Sara and I just finished taking a bunch of product photos... planning on putting up a bunch of new items tomorrow including some rare/limited items and some stuff thats been in store only up to this point. Stay tuned...


----------



## unkajonet (Jul 11, 2012)

What, no teaser shots?


----------



## JBroida (Jul 11, 2012)

photos are at work and i'm at home...sorry


----------



## unkajonet (Jul 11, 2012)

Home? It's not even midnight!


----------



## Customfan (Jul 11, 2012)

Cant Wait Jon! :couch:


----------



## James (Jul 11, 2012)

does JKI have an RSS feed? :biggrin:


----------



## JBroida (Jul 11, 2012)

i think so... http://www.japaneseknifeimports.com/rss/


----------



## DwarvenChef (Jul 11, 2012)

INSTAGATOR!!!!


----------



## Cutty Sharp (Jul 11, 2012)

Sugoi!


----------



## obtuse (Jul 11, 2012)

Where's the new stuff???


----------



## JBroida (Jul 11, 2012)

its been super busy here today so far... as soon as i have time, things are going up.
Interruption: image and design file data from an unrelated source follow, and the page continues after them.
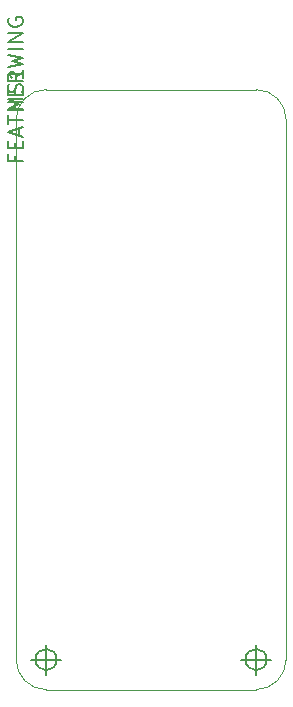
<source format=gbr>
%TF.GenerationSoftware,KiCad,Pcbnew,(5.1.6)-1*%
%TF.CreationDate,2020-11-16T00:09:50-08:00*%
%TF.ProjectId,Wireless-Keyboard,57697265-6c65-4737-932d-4b6579626f61,rev?*%
%TF.SameCoordinates,Original*%
%TF.FileFunction,Legend,Top*%
%TF.FilePolarity,Positive*%
%FSLAX46Y46*%
G04 Gerber Fmt 4.6, Leading zero omitted, Abs format (unit mm)*
G04 Created by KiCad (PCBNEW (5.1.6)-1) date 2020-11-16 00:09:50*
%MOMM*%
%LPD*%
G01*
G04 APERTURE LIST*
%ADD10C,0.100000*%
%ADD11C,0.127000*%
%ADD12C,0.150000*%
G04 APERTURE END LIST*
D10*
%TO.C,MS1*%
X43540000Y-99000000D02*
G75*
G03*
X41000000Y-101540000I0J-2540000D01*
G01*
X63860000Y-101540000D02*
G75*
G03*
X61320000Y-99000000I-2540000J0D01*
G01*
X61320000Y-149800000D02*
G75*
G03*
X63860000Y-147260000I0J2540000D01*
G01*
X41000000Y-147260000D02*
G75*
G03*
X43540000Y-149800000I2540000J0D01*
G01*
D11*
X42270000Y-147260000D02*
X44810000Y-147260000D01*
X43540000Y-145990000D02*
X43540000Y-148530000D01*
X44438026Y-147260000D02*
G75*
G03*
X44438026Y-147260000I-898026J0D01*
G01*
X60050000Y-147260000D02*
X62590000Y-147260000D01*
X61320000Y-145990000D02*
X61320000Y-148530000D01*
X62218026Y-147260000D02*
G75*
G03*
X62218026Y-147260000I-898026J0D01*
G01*
D10*
X61320000Y-99000000D02*
X43540000Y-99000000D01*
X63860000Y-147260000D02*
X63860000Y-101540000D01*
X43540000Y-149800000D02*
X61320000Y-149800000D01*
X41000000Y-101540000D02*
X41000000Y-147260000D01*
D12*
X41574523Y-100632857D02*
X40304523Y-100632857D01*
X41211666Y-100209523D01*
X40304523Y-99786190D01*
X41574523Y-99786190D01*
X41514047Y-99241904D02*
X41574523Y-99060476D01*
X41574523Y-98758095D01*
X41514047Y-98637142D01*
X41453571Y-98576666D01*
X41332619Y-98516190D01*
X41211666Y-98516190D01*
X41090714Y-98576666D01*
X41030238Y-98637142D01*
X40969761Y-98758095D01*
X40909285Y-99000000D01*
X40848809Y-99120952D01*
X40788333Y-99181428D01*
X40667380Y-99241904D01*
X40546428Y-99241904D01*
X40425476Y-99181428D01*
X40365000Y-99120952D01*
X40304523Y-99000000D01*
X40304523Y-98697619D01*
X40365000Y-98516190D01*
X41574523Y-97306666D02*
X41574523Y-98032380D01*
X41574523Y-97669523D02*
X40304523Y-97669523D01*
X40485952Y-97790476D01*
X40606904Y-97911428D01*
X40667380Y-98032380D01*
X40909285Y-104624285D02*
X40909285Y-105047619D01*
X41574523Y-105047619D02*
X40304523Y-105047619D01*
X40304523Y-104442857D01*
X40909285Y-103959047D02*
X40909285Y-103535714D01*
X41574523Y-103354285D02*
X41574523Y-103959047D01*
X40304523Y-103959047D01*
X40304523Y-103354285D01*
X41211666Y-102870476D02*
X41211666Y-102265714D01*
X41574523Y-102991428D02*
X40304523Y-102568095D01*
X41574523Y-102144761D01*
X40304523Y-101902857D02*
X40304523Y-101177142D01*
X41574523Y-101540000D02*
X40304523Y-101540000D01*
X41574523Y-100753809D02*
X40304523Y-100753809D01*
X40909285Y-100753809D02*
X40909285Y-100028095D01*
X41574523Y-100028095D02*
X40304523Y-100028095D01*
X40909285Y-99423333D02*
X40909285Y-99000000D01*
X41574523Y-98818571D02*
X41574523Y-99423333D01*
X40304523Y-99423333D01*
X40304523Y-98818571D01*
X41574523Y-97548571D02*
X40969761Y-97971904D01*
X41574523Y-98274285D02*
X40304523Y-98274285D01*
X40304523Y-97790476D01*
X40365000Y-97669523D01*
X40425476Y-97609047D01*
X40546428Y-97548571D01*
X40727857Y-97548571D01*
X40848809Y-97609047D01*
X40909285Y-97669523D01*
X40969761Y-97790476D01*
X40969761Y-98274285D01*
X40304523Y-97125238D02*
X41574523Y-96822857D01*
X40667380Y-96580952D01*
X41574523Y-96339047D01*
X40304523Y-96036666D01*
X41574523Y-95552857D02*
X40304523Y-95552857D01*
X41574523Y-94948095D02*
X40304523Y-94948095D01*
X41574523Y-94222380D01*
X40304523Y-94222380D01*
X40365000Y-92952380D02*
X40304523Y-93073333D01*
X40304523Y-93254761D01*
X40365000Y-93436190D01*
X40485952Y-93557142D01*
X40606904Y-93617619D01*
X40848809Y-93678095D01*
X41030238Y-93678095D01*
X41272142Y-93617619D01*
X41393095Y-93557142D01*
X41514047Y-93436190D01*
X41574523Y-93254761D01*
X41574523Y-93133809D01*
X41514047Y-92952380D01*
X41453571Y-92891904D01*
X41030238Y-92891904D01*
X41030238Y-93133809D01*
%TD*%
M02*

</source>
I promise.


----------



## schanop (Jul 11, 2012)

It's already Thursday.


----------



## Crothcipt (Jul 11, 2012)

Ya I have been checking this out all day.


----------



## JBroida (Jul 11, 2012)

starting on this right now... resizing pictures as we speak... then building product pages...


----------



## schanop (Jul 11, 2012)

Am I imagining hearing a whip??


----------



## JBroida (Jul 11, 2012)

Got most of them up today... just missing a couple of stones and knife bags i think (and i forgot to take pictures of them too... sorry)

Here's whats up now:
http://www.japaneseknifeimports.com/new-items-list.html


----------



## heldentenor (Jul 11, 2012)

Man...every time I see that kensaki yanagi in blue #1 I wonder why I don't have any single bevels yet.


----------



## schanop (Jul 11, 2012)

Yeah, that little awesome baddy.







Get it, get it.


----------



## JBroida (Jul 12, 2012)

some pictures of some of the new items:


----------



## JBroida (Jul 12, 2012)

some pictures of some of the new items:


















































*sorry for the tiny images... cant figure out why that happened. Looking into it when i have some time.


----------



## markenki (Jul 12, 2012)

JBroida said:


> *sorry for the tiny images... cant figure out why that happened. Looking into it when i have some time.


Did you mean on your website or in this thread? If here, then maybe related to this: http://www.kitchenknifeforums.com/showthread.php/6600-shrinkage

Regards,

Mark


----------



## JBroida (Jul 12, 2012)

both


----------